Great, thanks. Good morning. I realize you've covered a lot, but I'm curious about the free cash flow guidance, which sits at $1 billion for this year. That number seems low to me, especially considering that IFF management's case for N&B originally called for something closer to $1.3 billion for 2021. I recognize this is a 12-month number, and we're only looking at 11, but that wouldn't explain the entire difference. What's driving this lower free cash flow guidance for the year?

Yes, Lauren, hi. The 12 months versus 11 factor does play a role in that number. We expect slightly higher CapEx than we originally expected as we invest in business, integration, and capacity, along with normal run maintenance costs and other factors.
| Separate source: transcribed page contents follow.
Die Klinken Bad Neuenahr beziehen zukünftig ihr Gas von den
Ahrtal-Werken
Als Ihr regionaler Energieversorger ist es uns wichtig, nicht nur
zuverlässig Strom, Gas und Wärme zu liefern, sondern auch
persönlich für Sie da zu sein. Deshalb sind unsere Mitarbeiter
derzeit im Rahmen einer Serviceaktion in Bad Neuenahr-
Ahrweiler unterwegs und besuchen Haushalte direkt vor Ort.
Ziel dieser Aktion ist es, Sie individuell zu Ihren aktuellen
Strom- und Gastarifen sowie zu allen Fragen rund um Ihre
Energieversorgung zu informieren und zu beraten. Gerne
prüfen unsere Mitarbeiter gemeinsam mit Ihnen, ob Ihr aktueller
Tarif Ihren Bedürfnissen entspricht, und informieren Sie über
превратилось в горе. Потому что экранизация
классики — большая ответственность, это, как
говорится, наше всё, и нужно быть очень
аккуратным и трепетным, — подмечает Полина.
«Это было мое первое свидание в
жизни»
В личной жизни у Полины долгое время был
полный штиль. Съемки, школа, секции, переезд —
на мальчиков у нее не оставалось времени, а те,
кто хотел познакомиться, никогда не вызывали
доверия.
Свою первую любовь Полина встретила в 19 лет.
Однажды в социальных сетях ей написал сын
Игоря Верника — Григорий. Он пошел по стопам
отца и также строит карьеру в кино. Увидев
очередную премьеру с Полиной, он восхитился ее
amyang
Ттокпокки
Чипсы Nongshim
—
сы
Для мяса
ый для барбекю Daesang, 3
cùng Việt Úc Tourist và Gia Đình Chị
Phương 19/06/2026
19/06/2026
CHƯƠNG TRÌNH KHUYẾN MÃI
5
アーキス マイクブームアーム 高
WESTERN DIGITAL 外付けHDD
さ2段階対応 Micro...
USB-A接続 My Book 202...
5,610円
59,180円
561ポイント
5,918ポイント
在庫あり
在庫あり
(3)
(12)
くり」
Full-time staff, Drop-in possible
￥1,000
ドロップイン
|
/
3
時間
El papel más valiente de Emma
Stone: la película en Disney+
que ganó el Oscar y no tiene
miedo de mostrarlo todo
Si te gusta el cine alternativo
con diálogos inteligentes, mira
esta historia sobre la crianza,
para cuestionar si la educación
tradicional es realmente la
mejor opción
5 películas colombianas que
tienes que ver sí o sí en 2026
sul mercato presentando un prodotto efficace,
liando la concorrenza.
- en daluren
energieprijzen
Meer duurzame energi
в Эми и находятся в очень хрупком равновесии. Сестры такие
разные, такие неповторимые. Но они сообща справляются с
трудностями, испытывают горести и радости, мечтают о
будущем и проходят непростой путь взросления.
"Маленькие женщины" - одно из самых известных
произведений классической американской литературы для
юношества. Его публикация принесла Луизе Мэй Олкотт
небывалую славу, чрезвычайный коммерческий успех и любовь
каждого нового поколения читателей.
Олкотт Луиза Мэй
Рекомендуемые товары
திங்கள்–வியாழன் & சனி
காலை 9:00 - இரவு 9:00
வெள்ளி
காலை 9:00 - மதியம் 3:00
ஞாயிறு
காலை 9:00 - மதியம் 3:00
We are also building slightly more inventory than anticipated within the legacy N&B side of the business, adding to our cash flow management. The other fundamental element is that we continue to maintain a strong EBITDA, and the business will flow through positively.

Thank you for your participation. Certainly, it was a busy and positive quarter for us. It was the first two months as a combined company, and you've seen several moving parts in the external environment. However, I believe IFF managed well through this period, and I would like to reiterate my gratitude to all employees for their hard work this past quarter. We're looking forward to a positive sales development and expectations for the rest of the year. Wishing you all a productive end of your day, and I look forward to talking to you soon.

Operator

This concludes today's conference. Thank you for your participation, and you may disconnect at any time.